In this country, people charged with a crime are considered innocent until proven guilty. It's one of the principles on which the nation was founded. But after a suspect such as Jean Claude Rinehart has been arrested 13 times for the same crime, you would think someone at the Durham County Courthouse would have heard the duck quacking.

Letters to the editor

The Herald-Sun
Monday, May 31, 2004
Final Edition
Editorial Section
Page A8

Help the court system

I applaud Barker French, chairman of the durham roundtable, for writing about the court system in durham. We should also applaud the efforts of individuals who work in that system as well as the durham police officers who arrest -- and re-arrest -- those who break the law. Perhaps criminals continue to commit crimes because the system is so overburdened, and they think they probably will get only a slap on the wrist in court.

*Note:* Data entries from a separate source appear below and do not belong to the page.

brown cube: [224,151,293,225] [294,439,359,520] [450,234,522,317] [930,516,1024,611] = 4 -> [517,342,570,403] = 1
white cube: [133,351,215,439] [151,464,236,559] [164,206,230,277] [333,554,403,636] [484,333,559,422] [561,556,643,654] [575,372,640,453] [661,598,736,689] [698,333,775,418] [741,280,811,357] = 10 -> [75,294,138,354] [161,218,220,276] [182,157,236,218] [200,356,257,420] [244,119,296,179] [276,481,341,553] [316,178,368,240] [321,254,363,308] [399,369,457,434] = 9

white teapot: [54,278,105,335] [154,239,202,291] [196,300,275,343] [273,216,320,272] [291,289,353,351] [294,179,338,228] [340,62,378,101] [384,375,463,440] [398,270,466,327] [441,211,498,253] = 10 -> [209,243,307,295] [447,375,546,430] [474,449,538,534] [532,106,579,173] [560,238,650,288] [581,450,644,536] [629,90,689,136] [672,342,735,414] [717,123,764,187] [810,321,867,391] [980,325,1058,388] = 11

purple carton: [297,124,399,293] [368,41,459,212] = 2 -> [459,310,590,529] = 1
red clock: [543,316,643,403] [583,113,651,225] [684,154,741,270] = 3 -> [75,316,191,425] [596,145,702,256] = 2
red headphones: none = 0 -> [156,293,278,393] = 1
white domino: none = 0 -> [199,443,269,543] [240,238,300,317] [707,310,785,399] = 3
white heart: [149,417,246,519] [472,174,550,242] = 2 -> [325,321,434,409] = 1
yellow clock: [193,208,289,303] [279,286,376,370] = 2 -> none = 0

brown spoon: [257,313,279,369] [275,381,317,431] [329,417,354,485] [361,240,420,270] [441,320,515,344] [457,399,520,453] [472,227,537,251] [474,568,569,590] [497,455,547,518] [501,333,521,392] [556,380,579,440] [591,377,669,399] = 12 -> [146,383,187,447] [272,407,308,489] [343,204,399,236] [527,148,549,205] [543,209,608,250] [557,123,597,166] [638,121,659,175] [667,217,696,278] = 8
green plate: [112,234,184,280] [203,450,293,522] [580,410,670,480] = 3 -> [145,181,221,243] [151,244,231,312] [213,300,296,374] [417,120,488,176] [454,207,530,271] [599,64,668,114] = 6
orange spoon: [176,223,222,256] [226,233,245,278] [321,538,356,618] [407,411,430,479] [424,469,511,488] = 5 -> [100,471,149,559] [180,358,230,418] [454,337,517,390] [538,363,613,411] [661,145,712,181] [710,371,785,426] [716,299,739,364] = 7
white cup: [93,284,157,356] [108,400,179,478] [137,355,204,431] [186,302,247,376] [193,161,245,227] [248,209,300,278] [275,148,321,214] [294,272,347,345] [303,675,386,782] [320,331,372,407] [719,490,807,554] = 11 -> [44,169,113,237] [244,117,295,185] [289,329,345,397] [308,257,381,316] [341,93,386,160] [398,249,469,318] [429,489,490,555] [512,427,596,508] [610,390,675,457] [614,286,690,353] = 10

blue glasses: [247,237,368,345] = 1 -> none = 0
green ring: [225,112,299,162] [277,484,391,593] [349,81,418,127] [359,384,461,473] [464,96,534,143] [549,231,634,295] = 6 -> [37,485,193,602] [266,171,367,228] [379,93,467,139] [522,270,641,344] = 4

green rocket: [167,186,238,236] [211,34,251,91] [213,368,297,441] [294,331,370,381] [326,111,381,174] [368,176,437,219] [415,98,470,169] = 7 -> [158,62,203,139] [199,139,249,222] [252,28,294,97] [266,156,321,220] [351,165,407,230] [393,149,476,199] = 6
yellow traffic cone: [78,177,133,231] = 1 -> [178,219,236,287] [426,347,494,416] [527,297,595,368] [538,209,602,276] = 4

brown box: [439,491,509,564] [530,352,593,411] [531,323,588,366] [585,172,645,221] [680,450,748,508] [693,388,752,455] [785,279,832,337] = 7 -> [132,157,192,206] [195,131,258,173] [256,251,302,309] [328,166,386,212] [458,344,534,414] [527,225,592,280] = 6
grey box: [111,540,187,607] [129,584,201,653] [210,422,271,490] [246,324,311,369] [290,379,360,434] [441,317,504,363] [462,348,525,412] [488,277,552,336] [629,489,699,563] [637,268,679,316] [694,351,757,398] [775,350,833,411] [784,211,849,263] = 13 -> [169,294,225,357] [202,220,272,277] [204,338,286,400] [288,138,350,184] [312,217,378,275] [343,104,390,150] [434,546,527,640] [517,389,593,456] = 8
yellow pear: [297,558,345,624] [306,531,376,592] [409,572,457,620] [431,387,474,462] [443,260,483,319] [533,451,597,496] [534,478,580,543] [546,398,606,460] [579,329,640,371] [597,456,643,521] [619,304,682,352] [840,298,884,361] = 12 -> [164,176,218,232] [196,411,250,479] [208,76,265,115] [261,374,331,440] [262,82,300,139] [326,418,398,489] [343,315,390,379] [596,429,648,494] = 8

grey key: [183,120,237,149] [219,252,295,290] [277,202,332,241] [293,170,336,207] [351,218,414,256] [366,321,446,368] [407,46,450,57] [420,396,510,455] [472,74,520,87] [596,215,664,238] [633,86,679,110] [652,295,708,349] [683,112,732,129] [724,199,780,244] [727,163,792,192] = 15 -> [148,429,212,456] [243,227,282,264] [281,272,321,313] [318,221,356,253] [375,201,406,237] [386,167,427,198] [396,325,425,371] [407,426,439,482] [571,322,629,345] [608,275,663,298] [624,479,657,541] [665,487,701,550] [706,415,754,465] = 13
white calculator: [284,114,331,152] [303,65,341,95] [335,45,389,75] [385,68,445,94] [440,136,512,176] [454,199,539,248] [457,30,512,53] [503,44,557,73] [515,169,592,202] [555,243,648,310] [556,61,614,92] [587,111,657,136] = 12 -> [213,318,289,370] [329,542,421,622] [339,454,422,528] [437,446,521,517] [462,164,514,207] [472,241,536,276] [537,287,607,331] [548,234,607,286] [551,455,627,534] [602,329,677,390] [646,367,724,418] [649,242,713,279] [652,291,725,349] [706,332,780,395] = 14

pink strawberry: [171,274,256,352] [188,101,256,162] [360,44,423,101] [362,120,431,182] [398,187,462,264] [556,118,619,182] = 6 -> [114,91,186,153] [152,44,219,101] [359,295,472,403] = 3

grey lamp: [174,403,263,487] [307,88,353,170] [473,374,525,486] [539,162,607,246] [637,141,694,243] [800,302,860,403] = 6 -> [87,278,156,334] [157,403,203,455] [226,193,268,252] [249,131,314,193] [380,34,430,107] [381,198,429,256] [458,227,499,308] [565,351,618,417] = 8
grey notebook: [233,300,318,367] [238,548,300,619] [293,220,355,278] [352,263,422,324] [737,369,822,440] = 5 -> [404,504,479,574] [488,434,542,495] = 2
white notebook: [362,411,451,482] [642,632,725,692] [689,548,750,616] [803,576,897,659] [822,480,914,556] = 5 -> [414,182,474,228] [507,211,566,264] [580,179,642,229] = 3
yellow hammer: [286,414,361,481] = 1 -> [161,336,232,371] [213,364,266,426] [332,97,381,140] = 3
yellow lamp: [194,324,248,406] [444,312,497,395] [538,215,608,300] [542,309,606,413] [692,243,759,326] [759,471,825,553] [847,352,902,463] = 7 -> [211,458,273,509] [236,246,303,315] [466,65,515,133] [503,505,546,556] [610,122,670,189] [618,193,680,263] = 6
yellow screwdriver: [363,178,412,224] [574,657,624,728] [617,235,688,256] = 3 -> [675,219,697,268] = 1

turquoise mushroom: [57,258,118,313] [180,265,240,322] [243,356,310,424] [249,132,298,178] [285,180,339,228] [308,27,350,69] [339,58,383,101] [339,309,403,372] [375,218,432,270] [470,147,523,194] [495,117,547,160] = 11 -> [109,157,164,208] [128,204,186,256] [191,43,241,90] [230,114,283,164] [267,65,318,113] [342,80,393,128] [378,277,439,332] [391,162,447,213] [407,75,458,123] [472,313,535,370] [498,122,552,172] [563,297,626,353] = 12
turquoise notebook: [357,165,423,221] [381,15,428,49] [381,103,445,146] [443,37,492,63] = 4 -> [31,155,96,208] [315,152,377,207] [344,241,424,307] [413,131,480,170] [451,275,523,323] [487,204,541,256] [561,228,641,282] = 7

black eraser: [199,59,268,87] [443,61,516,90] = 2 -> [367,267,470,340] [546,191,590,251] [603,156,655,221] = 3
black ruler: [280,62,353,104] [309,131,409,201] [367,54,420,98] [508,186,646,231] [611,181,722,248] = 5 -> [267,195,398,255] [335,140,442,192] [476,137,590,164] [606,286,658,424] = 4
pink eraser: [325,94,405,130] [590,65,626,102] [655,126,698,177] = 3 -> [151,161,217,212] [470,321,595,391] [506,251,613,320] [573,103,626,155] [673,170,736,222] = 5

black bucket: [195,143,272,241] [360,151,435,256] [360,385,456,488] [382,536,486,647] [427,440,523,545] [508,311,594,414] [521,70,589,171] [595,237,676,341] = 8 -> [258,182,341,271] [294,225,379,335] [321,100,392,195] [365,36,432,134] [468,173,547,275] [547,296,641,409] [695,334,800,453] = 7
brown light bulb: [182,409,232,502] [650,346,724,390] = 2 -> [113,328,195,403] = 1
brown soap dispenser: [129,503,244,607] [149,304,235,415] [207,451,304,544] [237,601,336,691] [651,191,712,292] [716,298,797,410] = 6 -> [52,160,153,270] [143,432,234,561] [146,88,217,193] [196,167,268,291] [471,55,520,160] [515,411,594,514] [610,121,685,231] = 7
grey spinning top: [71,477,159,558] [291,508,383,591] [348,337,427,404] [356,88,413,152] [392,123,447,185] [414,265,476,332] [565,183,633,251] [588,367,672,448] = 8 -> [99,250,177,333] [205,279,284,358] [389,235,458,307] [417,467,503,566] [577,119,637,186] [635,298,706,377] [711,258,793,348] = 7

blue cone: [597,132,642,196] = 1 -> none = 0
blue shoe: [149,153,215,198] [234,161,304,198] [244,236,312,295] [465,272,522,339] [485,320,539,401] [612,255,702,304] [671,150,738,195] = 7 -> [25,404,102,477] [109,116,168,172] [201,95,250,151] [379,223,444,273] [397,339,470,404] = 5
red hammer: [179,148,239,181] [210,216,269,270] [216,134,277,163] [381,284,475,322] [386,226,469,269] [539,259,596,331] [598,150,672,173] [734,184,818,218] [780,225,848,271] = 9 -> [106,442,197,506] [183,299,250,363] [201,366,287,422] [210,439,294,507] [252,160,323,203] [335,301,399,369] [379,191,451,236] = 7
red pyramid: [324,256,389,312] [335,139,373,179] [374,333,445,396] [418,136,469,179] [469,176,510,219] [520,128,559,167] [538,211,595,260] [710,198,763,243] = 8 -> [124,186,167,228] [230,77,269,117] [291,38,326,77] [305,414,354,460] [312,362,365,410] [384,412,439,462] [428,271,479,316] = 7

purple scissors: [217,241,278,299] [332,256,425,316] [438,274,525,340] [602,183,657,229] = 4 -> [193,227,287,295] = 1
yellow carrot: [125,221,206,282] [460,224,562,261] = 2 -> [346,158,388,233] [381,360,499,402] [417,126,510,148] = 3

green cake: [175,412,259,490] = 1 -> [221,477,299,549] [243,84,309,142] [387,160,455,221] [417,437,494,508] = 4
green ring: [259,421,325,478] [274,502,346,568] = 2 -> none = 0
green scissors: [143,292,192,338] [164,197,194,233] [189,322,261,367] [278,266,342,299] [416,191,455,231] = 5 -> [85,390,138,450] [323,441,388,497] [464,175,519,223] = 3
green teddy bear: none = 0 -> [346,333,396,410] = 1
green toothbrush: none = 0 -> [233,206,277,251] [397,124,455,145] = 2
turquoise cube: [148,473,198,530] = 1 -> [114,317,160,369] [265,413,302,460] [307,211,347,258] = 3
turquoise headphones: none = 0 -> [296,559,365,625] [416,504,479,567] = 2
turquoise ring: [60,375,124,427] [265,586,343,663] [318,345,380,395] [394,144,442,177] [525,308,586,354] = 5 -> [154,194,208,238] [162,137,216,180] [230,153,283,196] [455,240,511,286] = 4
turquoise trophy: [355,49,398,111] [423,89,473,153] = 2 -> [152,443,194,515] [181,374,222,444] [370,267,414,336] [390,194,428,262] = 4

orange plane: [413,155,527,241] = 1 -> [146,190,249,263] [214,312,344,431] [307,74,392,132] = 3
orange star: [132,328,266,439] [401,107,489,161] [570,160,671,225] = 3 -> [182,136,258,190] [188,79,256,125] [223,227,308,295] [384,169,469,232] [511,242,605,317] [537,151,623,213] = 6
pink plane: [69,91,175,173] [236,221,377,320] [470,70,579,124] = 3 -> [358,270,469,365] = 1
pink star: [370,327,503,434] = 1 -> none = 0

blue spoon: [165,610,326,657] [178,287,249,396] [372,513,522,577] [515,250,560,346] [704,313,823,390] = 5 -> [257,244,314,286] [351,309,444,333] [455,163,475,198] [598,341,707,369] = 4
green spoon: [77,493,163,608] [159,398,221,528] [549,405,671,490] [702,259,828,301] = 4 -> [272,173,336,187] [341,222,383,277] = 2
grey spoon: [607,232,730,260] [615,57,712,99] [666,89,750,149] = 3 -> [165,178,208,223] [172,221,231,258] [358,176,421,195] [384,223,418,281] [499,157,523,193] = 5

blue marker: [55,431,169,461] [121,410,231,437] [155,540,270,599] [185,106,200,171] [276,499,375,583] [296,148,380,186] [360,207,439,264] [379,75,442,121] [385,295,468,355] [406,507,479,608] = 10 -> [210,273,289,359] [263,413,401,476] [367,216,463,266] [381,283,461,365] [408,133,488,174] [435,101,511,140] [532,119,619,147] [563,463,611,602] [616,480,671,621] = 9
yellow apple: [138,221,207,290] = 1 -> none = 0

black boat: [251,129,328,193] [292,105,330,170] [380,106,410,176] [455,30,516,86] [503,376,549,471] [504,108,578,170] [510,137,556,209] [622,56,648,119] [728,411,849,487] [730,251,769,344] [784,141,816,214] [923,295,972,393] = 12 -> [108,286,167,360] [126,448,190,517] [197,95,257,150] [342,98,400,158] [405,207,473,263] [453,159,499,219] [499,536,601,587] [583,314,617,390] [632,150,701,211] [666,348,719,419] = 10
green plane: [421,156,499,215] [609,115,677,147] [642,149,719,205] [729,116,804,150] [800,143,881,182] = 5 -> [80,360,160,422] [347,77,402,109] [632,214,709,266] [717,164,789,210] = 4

This situation has to change. Please write your legislators and let them know your opinion. You can find their names and addresses at www.ncgov.com

MATTHEW GARD

The roundtable's quest

The Herald-Sun
Tuesday, June 01, 2004
Final Edition
Editorial Section
Page A6

Like King Arthur's knights of legend, a group of committed citizens who call themselves the durham roundtable are hoping the rightness of their position -- that the durham court system is woefully underfunded -- will convince the mighty state to open its wallet.

But the 13-member roundtable knows that being right isn't enough, so it is encouraging the public to apply pressure through a letter-writing campaign targeting Governor Mike Easley and legislative leaders.

Roundtable members know that durham's crime problem can, at least partly, be traced to an over-extended and understaffed court system.

For example, because there aren't enough assistant district attorneys to try violent felony cases quickly, trials are often delayed and defendants are released on bond. Back on the street, they are free to commit new crimes against new victims. Twenty five percent of arrestees in durham are already on bond, a far higher rate than other locations. A better pre-trial screening program and speedier trials would help put more violent offenders behind bars.

The roundtable members decided durham needs six more clerks of court, four more assistant DAs, two judges, a magistrate, a court reporter and funding for family and youth courts. But given economic realities, the members scaled back their request to two more assistant DAs and two more clerks.

The roundtable deserves support for its efforts to identify and solve some of durham's knottiest problems. In addition to bringing pressure to bear on Raleigh, the group has also made simple suggestions, such as advocating for printers in police patrol cars. How can a cop with a printer make the community safer? By reducing an officers' time on paperwork and increasing his or her time on the street, and by freeing up time for clerks to catch up on their work. The group has even raised money and donated printers itself.

This is durham's roundtable, where the knights attack castles of complacency.